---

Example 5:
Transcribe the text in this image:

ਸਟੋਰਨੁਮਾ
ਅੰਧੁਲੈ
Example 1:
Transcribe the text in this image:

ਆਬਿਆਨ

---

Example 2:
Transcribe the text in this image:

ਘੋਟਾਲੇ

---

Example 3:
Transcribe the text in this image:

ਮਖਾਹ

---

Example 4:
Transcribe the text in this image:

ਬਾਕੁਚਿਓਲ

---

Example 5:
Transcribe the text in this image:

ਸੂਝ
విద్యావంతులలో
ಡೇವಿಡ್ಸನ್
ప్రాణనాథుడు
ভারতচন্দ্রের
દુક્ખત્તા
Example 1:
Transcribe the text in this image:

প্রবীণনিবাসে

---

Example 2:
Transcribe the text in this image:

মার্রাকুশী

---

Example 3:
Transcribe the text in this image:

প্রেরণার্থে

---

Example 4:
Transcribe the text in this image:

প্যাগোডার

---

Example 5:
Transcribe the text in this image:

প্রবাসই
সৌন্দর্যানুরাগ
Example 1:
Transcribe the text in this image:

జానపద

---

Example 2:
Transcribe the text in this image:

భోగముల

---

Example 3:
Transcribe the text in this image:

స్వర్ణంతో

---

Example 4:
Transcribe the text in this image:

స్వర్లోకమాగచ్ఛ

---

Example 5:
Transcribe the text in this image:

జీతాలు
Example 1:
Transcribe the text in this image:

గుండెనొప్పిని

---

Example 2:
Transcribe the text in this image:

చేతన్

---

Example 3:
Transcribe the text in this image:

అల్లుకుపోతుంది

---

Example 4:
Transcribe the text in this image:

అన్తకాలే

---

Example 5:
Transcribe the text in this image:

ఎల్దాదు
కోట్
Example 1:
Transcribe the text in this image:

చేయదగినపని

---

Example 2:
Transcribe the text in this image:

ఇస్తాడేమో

========================================

Exercise goal:
The records above are to be duplicated exactly, every one of them.

Exercise answer:
---

Example 5:
Transcribe the text in this image:

ਸਟੋਰਨੁਮਾ
ਅੰਧੁਲੈ
Example 1:
Transcribe the text in this image:

ਆਬਿਆਨ

---

Example 2:
Transcribe the text in this image:

ਘੋਟਾਲੇ

---

Example 3:
Transcribe the text in this image:

ਮਖਾਹ

---

Example 4:
Transcribe the text in this image:

ਬਾਕੁਚਿਓਲ

---

Example 5:
Transcribe the text in this image:

ਸੂਝ
విద్యావంతులలో
ಡೇವಿಡ್ಸನ್
ప్రాణనాథుడు
ভারতচন্দ্রের
દુક્ખત્તા
Example 1:
Transcribe the text in this image:

প্রবীণনিবাসে

---

Example 2:
Transcribe the text in this image:

মার্রাকুশী

---

Example 3:
Transcribe the text in this image:

প্রেরণার্থে

---

Example 4:
Transcribe the text in this image:

প্যাগোডার

---

Example 5:
Transcribe the text in this image:

প্রবাসই
সৌন্দর্যানুরাগ
Example 1:
Transcribe the text in this image:

జానపద

---

Example 2:
Transcribe the text in this image:

భోగముల

---

Example 3:
Transcribe the text in this image:

స్వర్ణంతో

---

Example 4:
Transcribe the text in this image:

స్వర్లోకమాగచ్ఛ

---

Example 5:
Transcribe the text in this image:

జీతాలు
Example 1:
Transcribe the text in this image:

గుండెనొప్పిని

---

Example 2:
Transcribe the text in this image:

చేతన్

---

Example 3:
Transcribe the text in this image:

అల్లుకుపోతుంది

---

Example 4:
Transcribe the text in this image:

అన్తకాలే

---

Example 5:
Transcribe the text in this image:

ఎల్దాదు
కోట్
Example 1:
Transcribe the text in this image:

చేయదగినపని

---

Example 2:
Transcribe the text in this image:

ఇస్తాడేమో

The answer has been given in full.